Intelligent Process Automation to Reduce Human Error
Automation can provide the solution to human carelessness, impaired judgment, and poor decisions. With Digital Robots and other kinds of Business Process Automation, you can eliminate errors in many functional areas like:
Business Process Automation (BPA) gives today’s organisations many options to reduce manual work in their processes and workflows. Automation can minimise the need for human judgment or decision-making, which reduces the risk of errors and sub-optimal output.
Going Beyond Error Reduction: Other Advantages of Automation
Automation can also have a direct and substantial effect on productivity. Robotic Process Automation (RPA) bots don’t become tired or fall sick, they don’t “feel low”, and they never need to take time off. They can work 24x7x365 because they don’t have “office hours”. So many of the repetitive, mundane processes we carry out day to day can be automated. Once the automation is running, all you have to do is handle exceptions. In addition to zero errors (unless there are programming or implementation errors), BPA also delivers great results in terms of efficiency, resource savings, and cost savings.
Other kinds of automation tools, when integrated with the org’s existing software or platforms like the ERP or CRM platforms, can also bring many benefits. They help break down functional silos, eliminate data irregularities, minimise rework, and improve communications. They also improve customer-facing processes, which ultimately improves customer relationships, revenues, and profits.

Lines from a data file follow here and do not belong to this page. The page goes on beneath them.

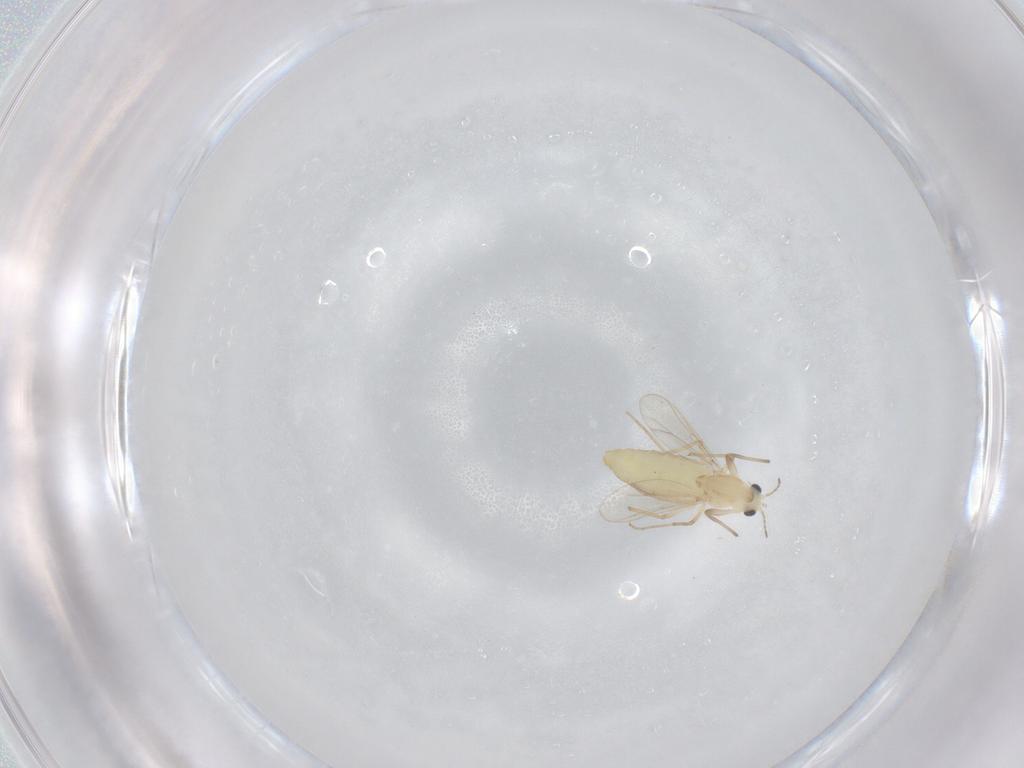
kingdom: Animalia
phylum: Arthropoda
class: Insecta
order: Diptera
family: Chironomidae
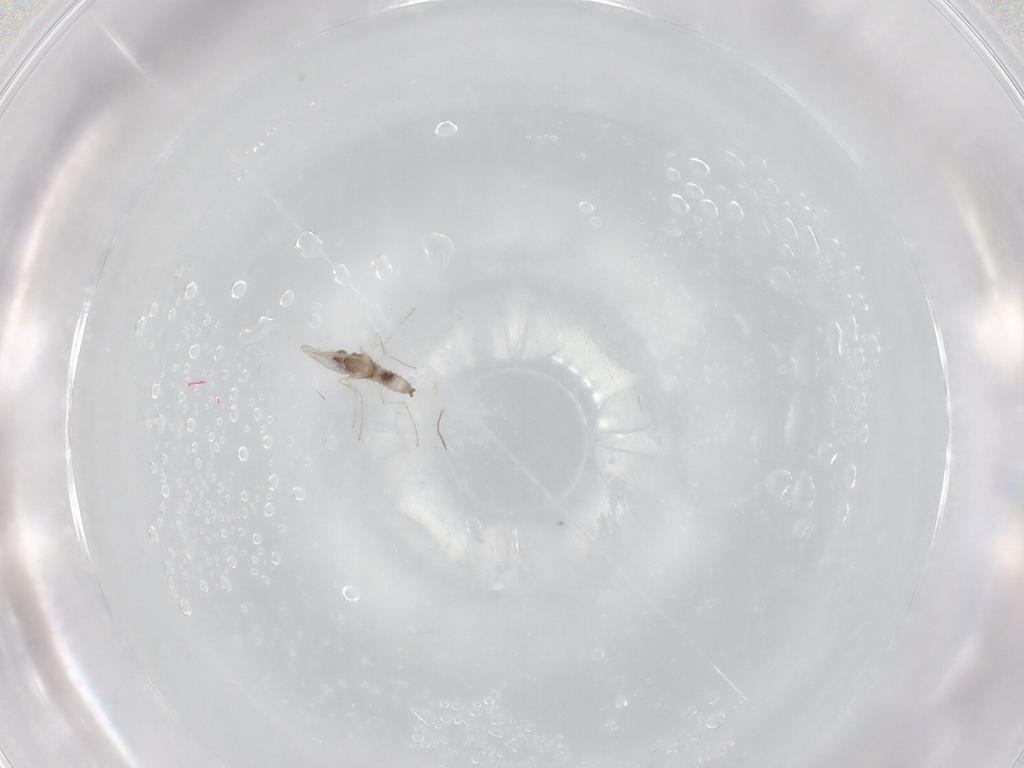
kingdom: Animalia
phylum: Arthropoda
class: Insecta
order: Diptera
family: Cecidomyiidae
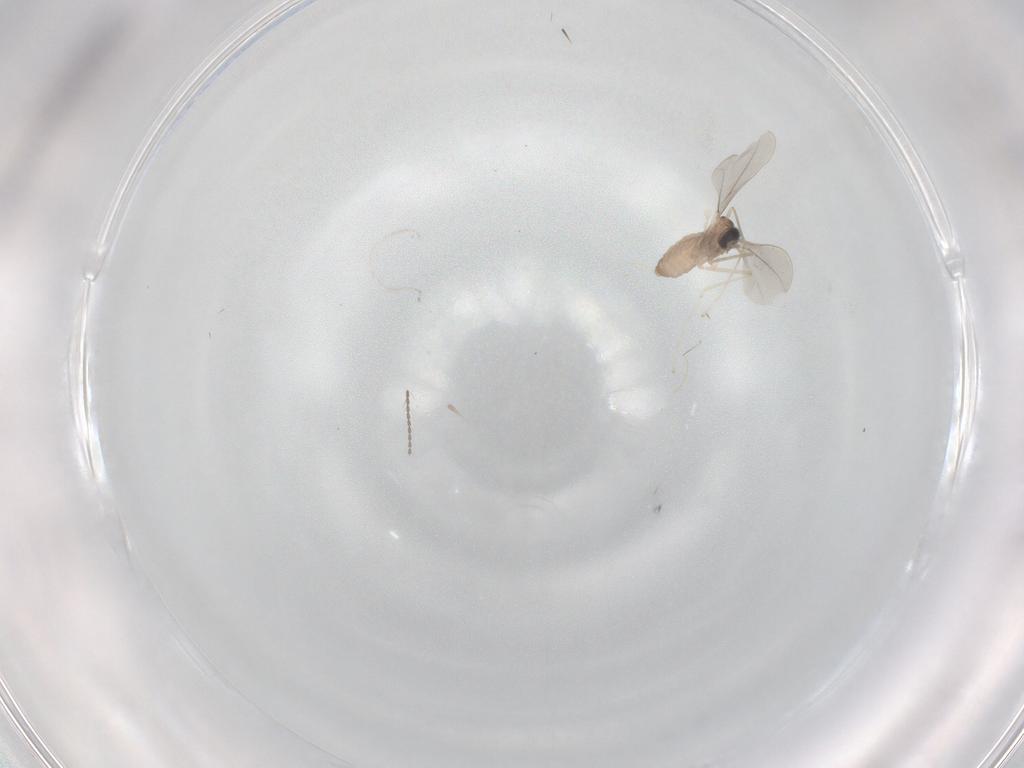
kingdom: Animalia
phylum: Arthropoda
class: Insecta
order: Diptera
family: Cecidomyiidae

Automation works best when employees have to regularly manage a high volume of repetitive tasks. Other key “red flags” that could indicate automation opportunities:
- When staff are consistently missing deadlines on manual processes
- When more people are required for a task than expected or planned
- When downstream processes are affected due to errors or lags in upstream processes
- When the org requires an audit (or paper) trail, e.g. to meet compliance requirements
Automation is transforming business processes everywhere. However, it does not replace people. People add value to every company since they have capabilities no machine can emulate: critical thinking, empathy, planning, creativity, and coaching, among many others. For knowledge work, people will always be essential, although machines can play a supportive role in helping them meet their goals.
In addition to the advantages we highlighted earlier, automation helps move people away from monotonous, mind-numbing tasks so they can focus on core competencies and more high-value roles that cannot be replaced by any robot. That’s why it’s important for all organisations to be open to automation. At this point, they have nothing to lose, and plenty to gain.